In a similar fashion, we can get

$$d(y_n^2,p)\le [1-{\beta }_n^2(1-\delta )]d(y_n^3,p).$$

Continuing the above process, we have

$$\begin{array}{rcl}d(x_{n+1},p)& \le & [1-{\alpha }_n(1-\delta )][1-{\beta }_n^1(1-\delta )][1-{\beta }_n^2(1-\delta )]\cdots \\ [1-{\beta }_n^{k-2}(1-\delta )]d(y_n^{k-1},p).\end{array}$$

(4.1)

In addition, we obtain

$$\begin{array}{rcl}d(y_n^{k-1},p)& =& d((1-{\beta }_n^{k-1})x_n\oplus {\beta }_n^{k-1}T{x}_n,p)\\ \le & (1-{\beta }_n^{k-1})d(x_n,p)+{\beta }_n^{k-1}d(T{x}_n,p)\\ \le & (1-{\beta }_n^{k-1})d(x_n,p)+{\beta }_n^{k-1}\{\delta d(x_n,p)+\phi (d(p,Tp))\}\\ =& (1-{\beta }_n^{k-1})d(x_n,p)+{\beta }_n^{k-1}\delta d(x_n,p)\\ =& [1-{\beta }_n^{k-1}(1-\delta )]d(x_n,p).\end{array}$$

(4.2)

From (4.1) and (4.2), we have

$$\begin{array}{rcl}d(x_{n+1},p)& \le & [1-{\alpha }_n(1-\delta )][1-{\beta }_n^1(1-\delta )][1-{\beta }_n^2(1-\delta )]\cdots \\ [1-{\beta }_n^{k-2}(1-\delta )][1-{\beta }_n^{k-1}(1-\delta )]d(x_n,p)\\ \le & [1-{\alpha }_n(1-\delta )]d(x_n,p)\\ \le & \prod _{j=0}^n[1-{\alpha }_j(1-\delta )]d(x_0,p)\\ \le & e^{-(1-\delta ){\sum }_{j=0}^n{\alpha }_j}d(x_0,p).\end{array}$$

(4.3)

Using the fact that $0\le \delta <1$, ${\alpha }_j\in [0,1]$ and ${\sum }_{n=0}^{\mathrm{\infty }}{\alpha }_n=\mathrm{\infty }$, we get that

$$\underset{n\to \mathrm{\infty }}{lim}{e}^{-(1-\delta ){\sum }_{j=0}^n{\alpha }_j}=0.$$

This together with (4.3) implies that

$$\underset{n\to \mathrm{\infty }}{lim}d(x_{n+1},p)=0.$$

Consequently, $x_n\to p\in F(T)$ and this completes the proof. □

Remark 2 In Theorem 4 the condition ${\sum }_{n=0}^{\mathrm{\infty }}{\alpha }_n=\mathrm{\infty }$ may be replaced with ${\sum }_{n=0}^{\mathrm{\infty }}{\beta }_n^i=\mathrm{\infty }$ for a fixed $i=1,2,\dots ,k-1$.
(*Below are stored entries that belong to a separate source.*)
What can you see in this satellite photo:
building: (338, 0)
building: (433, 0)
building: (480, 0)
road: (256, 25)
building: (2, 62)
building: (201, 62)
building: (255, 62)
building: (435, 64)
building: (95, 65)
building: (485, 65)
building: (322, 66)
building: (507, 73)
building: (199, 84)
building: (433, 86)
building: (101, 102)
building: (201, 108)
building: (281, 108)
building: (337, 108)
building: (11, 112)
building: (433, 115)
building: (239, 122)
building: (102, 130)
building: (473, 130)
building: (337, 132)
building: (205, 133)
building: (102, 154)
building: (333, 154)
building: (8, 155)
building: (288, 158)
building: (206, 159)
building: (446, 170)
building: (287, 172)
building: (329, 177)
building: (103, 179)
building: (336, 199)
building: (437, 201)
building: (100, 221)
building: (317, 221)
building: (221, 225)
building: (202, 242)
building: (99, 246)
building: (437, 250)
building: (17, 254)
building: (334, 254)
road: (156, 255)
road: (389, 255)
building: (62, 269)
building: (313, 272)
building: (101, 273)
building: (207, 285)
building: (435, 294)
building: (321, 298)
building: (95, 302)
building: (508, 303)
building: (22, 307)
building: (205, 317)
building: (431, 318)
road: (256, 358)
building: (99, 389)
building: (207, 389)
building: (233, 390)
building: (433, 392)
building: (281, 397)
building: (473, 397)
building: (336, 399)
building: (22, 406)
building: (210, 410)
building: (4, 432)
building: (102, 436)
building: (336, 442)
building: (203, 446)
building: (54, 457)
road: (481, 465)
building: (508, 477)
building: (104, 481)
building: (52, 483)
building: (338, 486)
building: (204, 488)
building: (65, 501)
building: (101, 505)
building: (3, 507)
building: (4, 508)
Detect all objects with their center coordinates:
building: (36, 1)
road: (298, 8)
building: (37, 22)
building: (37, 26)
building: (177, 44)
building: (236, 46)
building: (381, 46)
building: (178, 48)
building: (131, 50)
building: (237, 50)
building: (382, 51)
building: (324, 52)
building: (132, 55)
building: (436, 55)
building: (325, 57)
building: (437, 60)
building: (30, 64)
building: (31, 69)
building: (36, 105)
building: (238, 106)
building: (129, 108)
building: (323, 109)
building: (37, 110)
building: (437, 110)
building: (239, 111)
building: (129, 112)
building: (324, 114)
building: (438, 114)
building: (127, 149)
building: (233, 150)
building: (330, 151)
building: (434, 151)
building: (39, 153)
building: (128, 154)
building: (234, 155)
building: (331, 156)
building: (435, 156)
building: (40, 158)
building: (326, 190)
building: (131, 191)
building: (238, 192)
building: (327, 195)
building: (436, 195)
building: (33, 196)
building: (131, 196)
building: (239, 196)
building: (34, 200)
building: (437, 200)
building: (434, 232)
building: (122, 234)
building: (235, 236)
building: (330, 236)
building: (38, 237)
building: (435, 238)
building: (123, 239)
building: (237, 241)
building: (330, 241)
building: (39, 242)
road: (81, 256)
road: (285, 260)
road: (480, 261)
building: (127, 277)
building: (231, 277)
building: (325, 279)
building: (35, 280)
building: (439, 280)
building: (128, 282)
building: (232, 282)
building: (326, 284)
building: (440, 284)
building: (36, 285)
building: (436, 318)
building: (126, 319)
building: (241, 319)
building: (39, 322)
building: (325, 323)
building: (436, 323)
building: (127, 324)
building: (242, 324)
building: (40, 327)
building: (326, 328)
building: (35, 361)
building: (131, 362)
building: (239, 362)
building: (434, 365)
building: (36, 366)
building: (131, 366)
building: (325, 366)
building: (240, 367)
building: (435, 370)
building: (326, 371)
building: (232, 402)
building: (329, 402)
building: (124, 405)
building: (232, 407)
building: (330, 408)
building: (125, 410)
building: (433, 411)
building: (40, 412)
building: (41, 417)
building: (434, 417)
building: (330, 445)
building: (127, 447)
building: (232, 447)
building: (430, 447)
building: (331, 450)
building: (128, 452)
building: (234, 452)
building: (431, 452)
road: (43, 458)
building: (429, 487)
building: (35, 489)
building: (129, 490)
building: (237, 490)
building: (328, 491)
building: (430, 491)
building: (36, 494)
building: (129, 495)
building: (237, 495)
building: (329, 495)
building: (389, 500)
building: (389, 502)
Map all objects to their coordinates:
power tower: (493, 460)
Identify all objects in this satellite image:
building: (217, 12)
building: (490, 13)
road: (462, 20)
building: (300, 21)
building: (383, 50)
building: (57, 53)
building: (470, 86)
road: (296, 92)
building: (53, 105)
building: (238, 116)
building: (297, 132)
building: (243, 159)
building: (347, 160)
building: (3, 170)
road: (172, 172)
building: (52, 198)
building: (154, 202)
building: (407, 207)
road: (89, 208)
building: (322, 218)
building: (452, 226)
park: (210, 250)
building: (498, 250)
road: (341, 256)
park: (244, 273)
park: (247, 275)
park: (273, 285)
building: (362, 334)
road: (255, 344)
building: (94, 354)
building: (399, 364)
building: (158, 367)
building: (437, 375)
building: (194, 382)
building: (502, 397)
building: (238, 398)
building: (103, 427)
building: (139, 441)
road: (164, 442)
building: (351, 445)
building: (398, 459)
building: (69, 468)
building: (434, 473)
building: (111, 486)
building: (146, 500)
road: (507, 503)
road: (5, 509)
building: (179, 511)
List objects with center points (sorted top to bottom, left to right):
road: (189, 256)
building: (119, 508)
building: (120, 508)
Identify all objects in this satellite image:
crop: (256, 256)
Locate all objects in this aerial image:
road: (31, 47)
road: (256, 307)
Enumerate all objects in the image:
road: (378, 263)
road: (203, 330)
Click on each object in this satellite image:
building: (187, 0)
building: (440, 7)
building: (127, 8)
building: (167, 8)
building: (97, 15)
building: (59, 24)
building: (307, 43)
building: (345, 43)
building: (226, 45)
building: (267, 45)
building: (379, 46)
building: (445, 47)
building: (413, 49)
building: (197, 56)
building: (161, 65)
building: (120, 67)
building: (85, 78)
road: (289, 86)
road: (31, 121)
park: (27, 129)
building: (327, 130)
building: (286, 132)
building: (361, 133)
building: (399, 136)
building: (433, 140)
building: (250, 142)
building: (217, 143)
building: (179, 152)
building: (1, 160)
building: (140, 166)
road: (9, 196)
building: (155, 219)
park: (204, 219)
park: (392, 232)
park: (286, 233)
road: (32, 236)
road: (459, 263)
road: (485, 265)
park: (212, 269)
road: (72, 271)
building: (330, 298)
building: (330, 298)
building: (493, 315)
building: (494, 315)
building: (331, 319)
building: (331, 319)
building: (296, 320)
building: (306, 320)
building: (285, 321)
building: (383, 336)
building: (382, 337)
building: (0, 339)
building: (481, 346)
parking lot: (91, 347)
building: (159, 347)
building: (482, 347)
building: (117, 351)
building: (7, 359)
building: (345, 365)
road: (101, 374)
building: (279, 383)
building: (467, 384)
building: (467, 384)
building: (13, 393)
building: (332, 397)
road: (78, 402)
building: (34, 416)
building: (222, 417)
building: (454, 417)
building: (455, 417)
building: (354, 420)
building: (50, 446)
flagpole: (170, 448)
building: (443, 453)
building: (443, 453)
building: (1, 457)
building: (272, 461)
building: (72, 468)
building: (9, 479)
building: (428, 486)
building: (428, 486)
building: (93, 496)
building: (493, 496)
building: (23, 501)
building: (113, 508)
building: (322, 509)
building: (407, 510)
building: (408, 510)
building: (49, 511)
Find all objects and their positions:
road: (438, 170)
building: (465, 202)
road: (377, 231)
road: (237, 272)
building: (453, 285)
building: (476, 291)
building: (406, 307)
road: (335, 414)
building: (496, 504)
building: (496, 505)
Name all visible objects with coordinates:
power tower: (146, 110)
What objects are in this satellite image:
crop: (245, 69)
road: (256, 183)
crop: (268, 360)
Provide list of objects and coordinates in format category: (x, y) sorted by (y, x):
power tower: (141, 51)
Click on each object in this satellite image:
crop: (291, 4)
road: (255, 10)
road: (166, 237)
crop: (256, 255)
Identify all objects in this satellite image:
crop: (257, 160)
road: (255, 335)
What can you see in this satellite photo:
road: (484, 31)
Finally, we give the strong convergence theorem of the S-iteration process for a contractive-like mapping in a $CAT(0)$ space as follows.

Theorem 5 Let K be a nonempty closed convex subset of a complete $CAT(0)$ space X, let $T:K\to K$ be a contractive-like mapping with $F(T)\ne \mathrm{\varnothing }$, and let $\{x_n\}$ be a sequence defined by (1.3) such that $\{{\alpha }_n\},\{{\beta }_n\}\subset [0,1]$. Then the sequence $\{x_n\}$ converges strongly to the unique fixed point of T.

Proof Let p be the unique fixed point of T. From (1.1), (1.3) and Lemma 1, we have

$$\begin{array}{rcl}d(x_{n+1},p)& =& d((1-{\alpha }_n)T{x}_n\oplus {\alpha }_{n}T{y}_n,p)\\ \le & (1-{\alpha }_n)d(T{x}_n,p)+{\alpha }_{n}d(T{y}_n,p)\\ \le & (1-{\alpha }_n)\{\delta d(x_n,p)+\phi (d(p,Tp))\}+{\alpha }_n\{\delta d(y_n,p)+\phi (d(p,Tp))\}\\ =& (1-{\alpha }_n)\delta d(x_n,p)+{\alpha }_n\delta d(y_n,p).\end{array}$$

(4.4)

Similarly, we obtain

$$\begin{array}{rcl}d(y_n,p)& =& d((1-{\beta }_n)x_n\oplus {\beta }_{n}T{x}_n,p)\\ \le & (1-{\beta }_n)d(x_n,p)+{\beta }_{n}d(T{x}_n,p)\\ \le & (1-{\beta }_n)d(x_n,p)+{\beta }_n\{\delta d(x_n,p)+\phi (d(p,Tp))\}\\ =& (1-{\beta }_n)d(x_n,p)+{\beta }_n\delta d(x_n,p)\\ =& (1-{\beta }_n(1-\delta ))d(x_n,p)\\ \le & d(x_n,p).\end{array}$$

(4.5)

Then, from (4.4) and (4.5), we get that

$$\begin{array}{rcl}d(x_{n+1},p)& \le & (1-{\alpha }_n)\delta d(x_n,p)+{\alpha }_n\delta d(y_n,p)\\ \le & (1-{\alpha }_n)\delta d(x_n,p)+{\alpha }_n\delta d(x_n,p)\\ \le & \delta d(x_n,p)\\ ⋮\\ \le & {\delta }^{n+1}d(x_0,p).\end{array}$$

If $\delta \in (0,1)$, we obtain

$$\underset{n\to \mathrm{\infty }}{lim}d(x_{n+1},p)=0.$$

Thus we have $x_n\to p\in F(T)$. If $\delta =0$, the result is clear. This completes the proof. □

5 Conclusions

The new multi-step iteration reduces to the two-step iteration and the SP-iteration processes. Also, the class of generalized nonexpansive mappings includes nonexpansive mappings. Then these results presented in this paper extend and generalize some works for a $CAT(0)$ space in the literature.